Aha meinte die Prinzessin und warf ihn um. Da lachte der Prinz und blieb liegen. So war es schließlich auch gemütlicher, war er doch auf einem flauschig-dicken Perserteppich gelandet.
Die Prinzessin ließ ihn links liegen und schritt rechts an ihm vorbei, die Morgenzeitung im Gehen vor sich haltend. Am nächsten Tag, tat sie es gleich, der Prinz wusste, dass sie nicht hier durch musste, sondern wollte, um dies Spiel mit ihm zu spielen.
Aber anderntags war seine Geduld aufgebraucht und er beschloss, dass es genug war und beschloss, etwas zu tun. Als die Prinzessin in ihrem langen Morgenkleid, die Haare lose mit rosa Schleifchen hochgebunden, wunderschön verschlafen am dritten Tag wieder durch den Thronsaal ging, die Zeitung vor der Nase, stellte er ihr ein Bein, just als sie ihn wieder links liegen lassen wollte.
Das ging so schnell, die Zeitung flog in die Höhe, trennte sich in große Fetzen, die in der Luft schwebten, während die Prinzessin einen Plumps! machte und neben dem Prinzen unsanft zu liegen gekommen wäre, hätte er sie nicht aufgefangen. Also plumpste die Prinzessin auf den Prinzen und die Zeitungsblätter deckten sie eins nach dem anderen sachte zu.
Die Prinzessin öffnete ihren schönen Mund, um loszuschimpfen – der Prinz verschloss ihr denselben mit einem Kuss. Da war Stille. Ab und zu raschelten die Zeitungen wie ein Blätterwald.
So fand sie der König. Küssend vertieft und er blickte dankbar zum Himmel.

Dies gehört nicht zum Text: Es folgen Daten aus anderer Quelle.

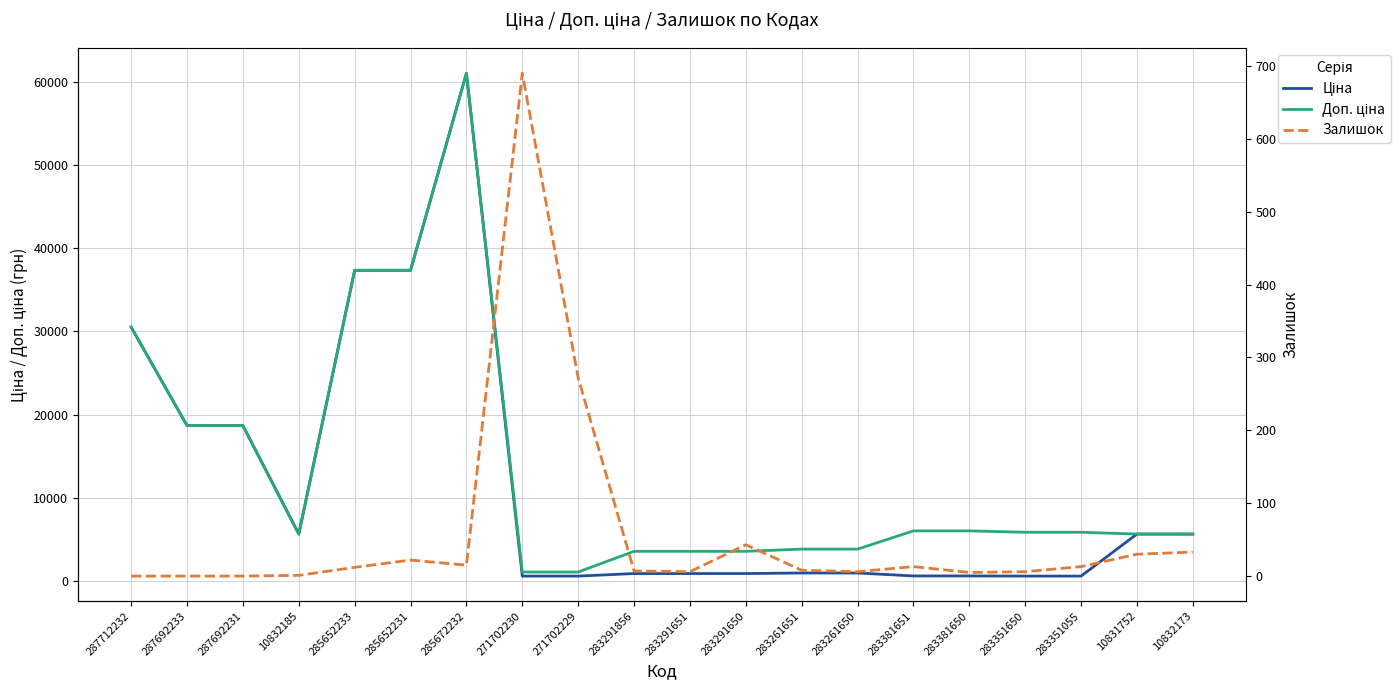

Reading right to left, extract all data points from this chart.

Ціна: 5636.0	5636.0	585.3	585.3	602.1	602.1	957.1	957.1	889.9	889.9	889.9	586.0	586.0	61024.7	37343.0	37343.0	5636.0	18671.5	18671.5	30512.3
Доп. ціна: 5636.0	5636.0	5852.9	5852.9	6020.8	6020.8	3828.4	3828.4	3559.7	3559.7	3559.7	1074.5	1074.5	61024.7	37343.0	37343.0	5636.0	18671.5	18671.5	30512.3
Залишок: 33.0	30.0	13.0	6.0	5.0	13.0	6.0	8.0	43.0	6.0	7.0	272.0	690.0	15.0	22.0	12.0	1.0	0.0	0.0	0.0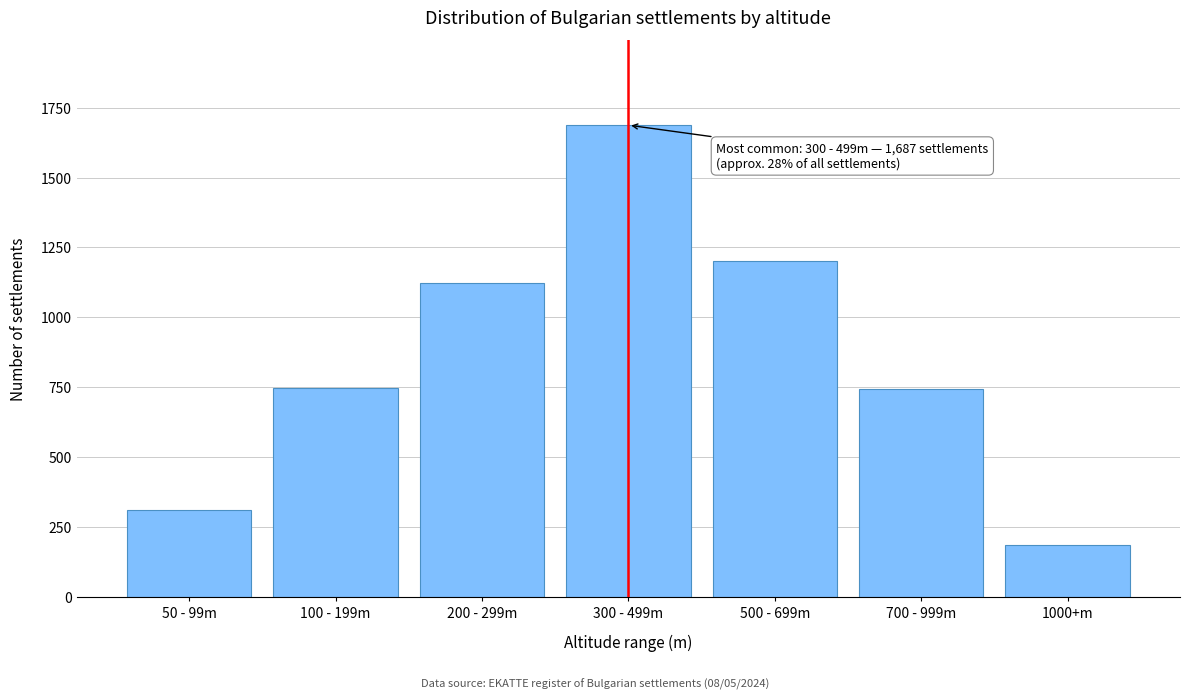

Between 100 - 199m and 1000+m, which is larger?

100 - 199m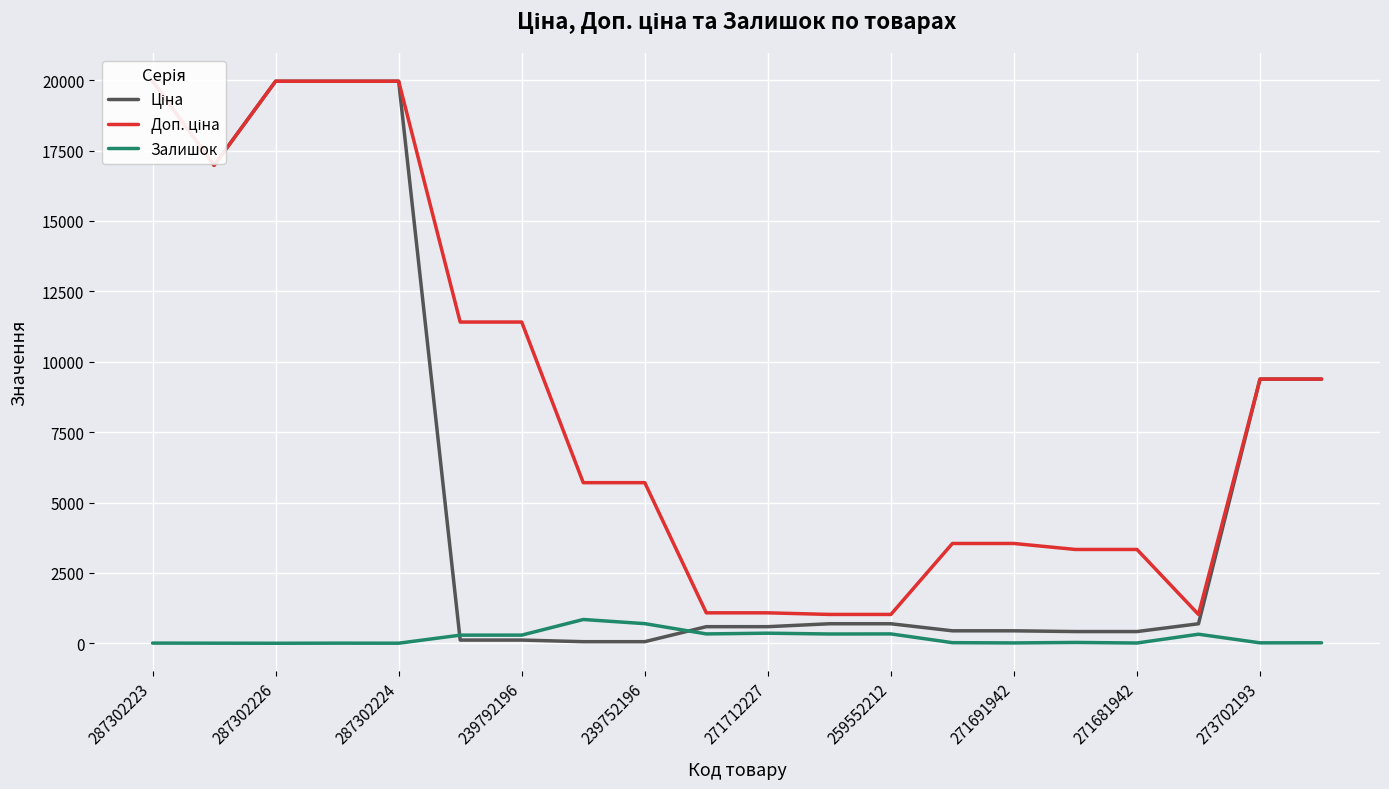

Is it true that Залишок equals 359 at 271712227?

True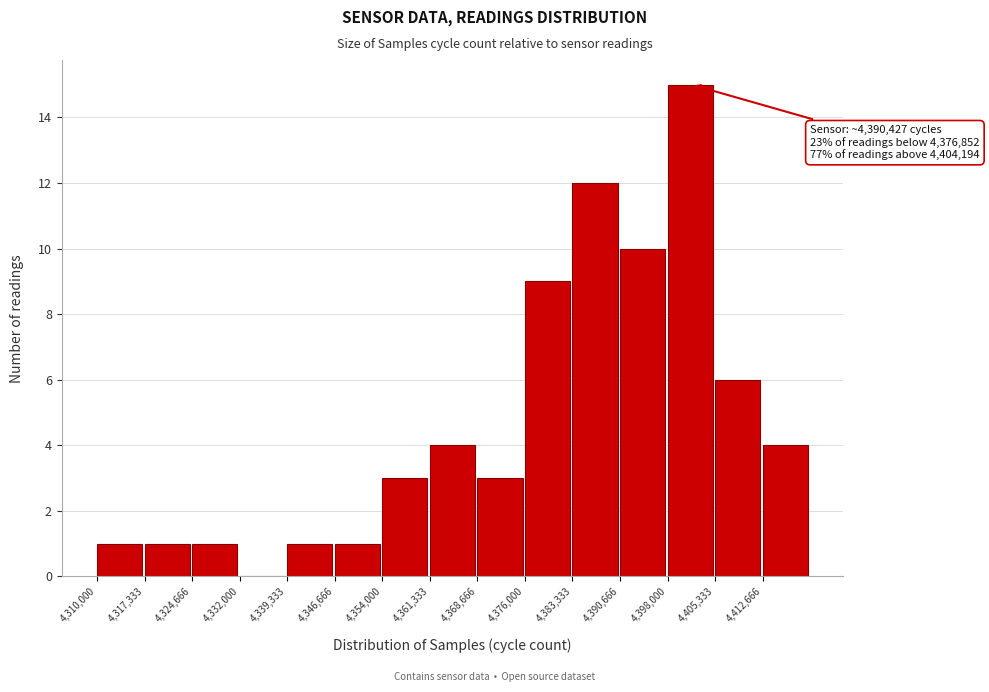

Over which range of the x-axis is the bar tallest?

4398000 to 4405000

Warum hast du das getan? flüsterte die Prinzessin zum Prinzen unter den Zeitungsblättern. Du wolltest so sehr bewundert sein, und wolltest, dass man zu dir aufsieht, dafür hast du ja eine Menge getan in der Vergangenheit. Du wolltest über allen stehen und wegen deiner Fähigkeiten gelobt werden. Deine Taten über die anderen verstreuen wie ein goldener Baum seine Blätter. Dabei befandest du dich in großer Schaffensnot. Du brauchtest die Bewunderung mehr als Essen. Du standst auf einem beachtlichen Sockel. Da konnte und wollte ich nicht hinauf. Ich kann nicht stricken. Will es gar nicht. Dich aber will ich, weil du du bist. Weil ich in deinen Augen wie in einem süßen Sumpf versunken bin. Weil ich dich ohne deine Taten erkannt habe. Weil ich Dir ins Herz geschaut habe. Weil ich Dich liebe. Und Küssen geht nur auf Augenhöhe.  
Also habe ich dich zu mir geholt. Herunter von diesem Podest. Das kann meinetwegen zum Sperrmüll. Bewunderung wohnt sowieso bei dir, denn du bist ein vollkommenes Wunder, Prinzessin. Wollt ihr meine Prinzessin sein? Die Prinzessin nickte und lachte von Herzen frei, weil sie zum ersten mal im Leben rein gar nichts tun musste, um sich geliebt zu fühlen.
Und wenn sie nicht gestorben sind, küssen sie heute noch. Nicht unbedingt unter Zeitungen liegend, sondern grad wo sie stehen und gehen.